ICI TOU.TV
- Screenshot of the website as seen on February 14, 2010.
- Website type: Video on demand
- Available in: French
- Headquarters: Montreal, Quebec, Canada
- Owner: Canadian Broadcasting Corporation
- Industry: Web television
- Parent: Ici Radio-Canada Télé
- Website: ici.tou.tv
- IPv6 support: Yes
- Advertising: Yes
- Registration: Optional; required for contents with the Extra label
- Launched: January 26, 2010
- Current status: active

= Ici TOU.TV =

French Canadian video-on-demand website run by the CBC

Ici TOU.TV (stylized as ICI TOU.TV, and sometimes abbreviated as TOU.TV) is a French Canadian, video-on-demand website launched on January 26, 2010, by the Canadian Broadcasting Corporation, currently branded CBC/Radio-Canada. "Ici" in the name means "here" in French, while "tou" is a phonetic spelling of the word "tout," which means "all" or "everything". Together, the name roughly translates to "Here, [there is] all/everything [that's on] TV."

ICI TOU.TV, a French-language streaming service, offers primarily French and Québécois (French Canadian) content, including movies, series, documentaries, entertainment, etc. They also offer some content from English-speaking countries like the US, UK, and the rest of Canada. English-language content is generally dubbed in French, without subtitles.

ICI TOU.TV uses geolocation and is only legally available in Canada.

CBC/Radio-Canada also offers an English-language streaming service, CBC Gem, which includes a large library of English-language content, as well as some French- and other foreign-language content. The non-English content is generally offered with English subtitles however, without dubbing.

CBC Gem and ICI TOU.TV are both free to watch in Canada, with ads. They also offer premium, ad-free memberships for a monthly price ($5.99 and $8.99 before taxes, respectively). Premium membership with one service does not give you Premium access to the other—though they are both CBC/Radio-Canada streaming services, they each require their own membership. Both services offer free trials, generally 7 days.

==History==

At launch, the site offered 2000 hours of French-language television content, near high definition in quality, provided by several TV channels, such as Ici Radio-Canada Télé, Ici RDI, Ici ARTV, Télé-Québec, TV5Monde, TV5 Québec Canada, TFO, Radio Canada International, RTS (Switzerland) and RTBF (Belgium).

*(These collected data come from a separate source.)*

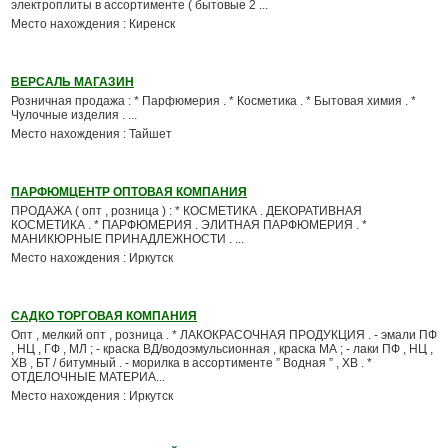
электроплиты в ассортименте ( бытовые 2 ...
Место нахождения : Киренск
ВЕРСАЛЬ МАГАЗИН
Розничная продажа : * Парфюмерия . * Косметика . * Бытовая химия . *
Чулочные изделия . ...
Место нахождения : Тайшет
ПАРФЮМЦЕНТР ОПТОВАЯ КОМПАНИЯ
ПРОДАЖА ( опт , розница ) : * КОСМЕТИКА . ДЕКОРАТИВНАЯ
КОСМЕТИКА . * ПАРФЮМЕРИЯ . ЭЛИТНАЯ ПАРФЮМЕРИЯ . *
МАНИКЮРНЫЕ ПРИНАДЛЕЖНОСТИ . ...
Место нахождения : Иркутск
САДКО ТОРГОВАЯ КОМПАНИЯ
Опт , мелкий опт , розница . * ЛАКОКРАСОЧНАЯ ПРОДУКЦИЯ . - эмали ПФ
, НЦ , ГФ , МЛ ; - краска ВД/водоэмульсионная , краска МА ; - лаки ПФ , НЦ ,
ХВ , БТ / битумный . - морилка в ассортименте ” Водная ” , ХВ . *
ОТДЕЛОЧНЫЕ МАТЕРИА...
Место нахождения : Иркутск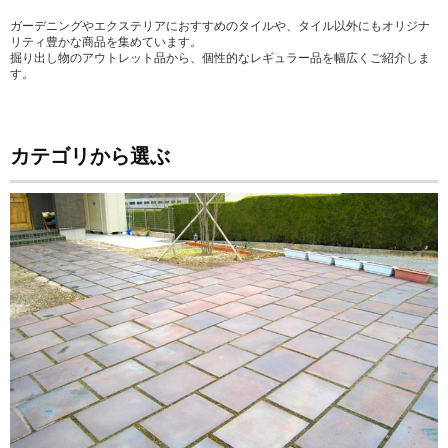
ガーデニングやエクステリアにおすすめのタイルや、タイル以外にもオリジナ
リティ豊かな商品を集めています。
掘り出し物のアウトレット品から、個性的なレギュラー品を幅広くご紹介しま
す。
カテゴリから選ぶ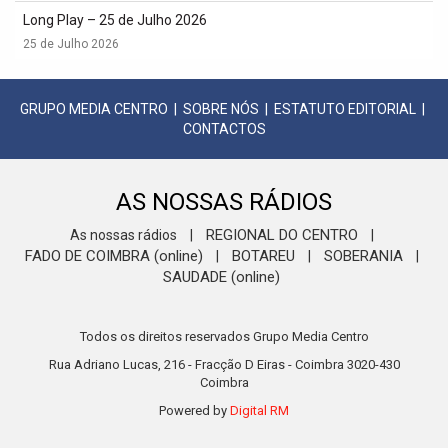
Long Play – 25 de Julho 2026
25 de Julho 2026
GRUPO MEDIA CENTRO
|
SOBRE NÓS
|
ESTATUTO EDITORIAL
|
CONTACTOS
AS NOSSAS RÁDIOS
REGIONAL DO CENTRO
As nossas rádios
|
|
FADO DE COIMBRA (online)
BOTAREU
SOBERANIA
|
|
|
SAUDADE (online)
Todos os direitos reservados Grupo Media Centro
Rua Adriano Lucas, 216 - Fracção D Eiras - Coimbra 3020-430
Coimbra
Powered by
Digital RM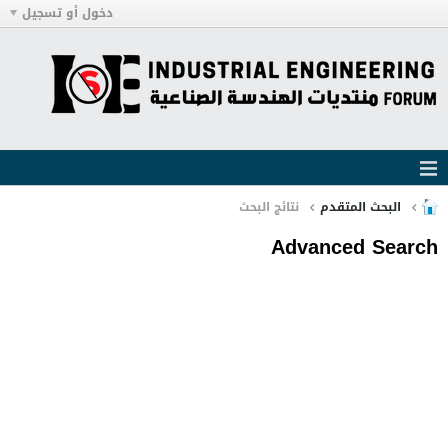
دخول أو تسجيل
البحث المتقدم
نتائج البحث
Advanced Search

In February 2014, the site was re-branded as Ici TOU.TV as part of a plan to unify the CBC's French-language outlets around a single brand.

In May 2018, it was announced that Bell Media, the National Film Board of Canada, TV5 Québec Canada, and V Media Group would contribute content to TOU.TV's premium Extra tier, as part of an effort to better compete with Netflix on the availability of Québécois and French-language content. Other distributors such as Télé-Quebec later joined the partnership.

Bell Media left the partnership after the company's rival service, Crave, expanded into the French-language market. As a result, all of their content previously found on Ici TOU.TV has since moved to the aforementioned service. The V section was also removed later on after Bell Media bought the network from V Media Group. In December 2025, Bell later announced a partnership with Radio-Canada to offer a bundle of its own streaming service Crave (which includes content from its French networks Super Écran and Noovo) with Ici TOU.TV Extra.

== Available contents and sections==

Contents found on the service mostly include original series from Radio-Canada's television networks and streaming services, as well as acquisitions from other distributors. While some can be watched for free with advertisement, those with the Extra label require a paid subscription to the service so that it can be accessed. Following the website rebrand in May 2018, contents are placed into sections such as the following:

===Current===

- Création Ici Tou.tv
- Extra
- Véro.tv
- Zone Jeunesse
- Zone Ados
- Ici Radio-Canada Télé
- Ici Explora
- Ici ARTV
- Ici RDI
- Télé-Québec
- TV5/UnisTV/TV5MondePlus
- France TV
- rtbf.be
- TFO
- AMI-télé
- Canal+ Grand Écran

==Devices Supported==

The ICI TOU.TV streaming platform supports access through most modern web browsers on Windows and macOS, as well as apps for iOS/iPadOS, Android and Android TV devices, LG and Samsung Smart TVs, Apple TV, Xbox One, Xbox Series X/S, Amazon Fire TV, Chromecast, Roku, Rogers Xfinity TV, Helix TV and Telus Optik TV set top boxes. It was previously available as an app on BlackBerry, Windows 8, Xbox 360 and Rogers Cable set top boxes.

==Geo-Location and Availability==

ICI TOU.TV is geo-located and is only available in Canada.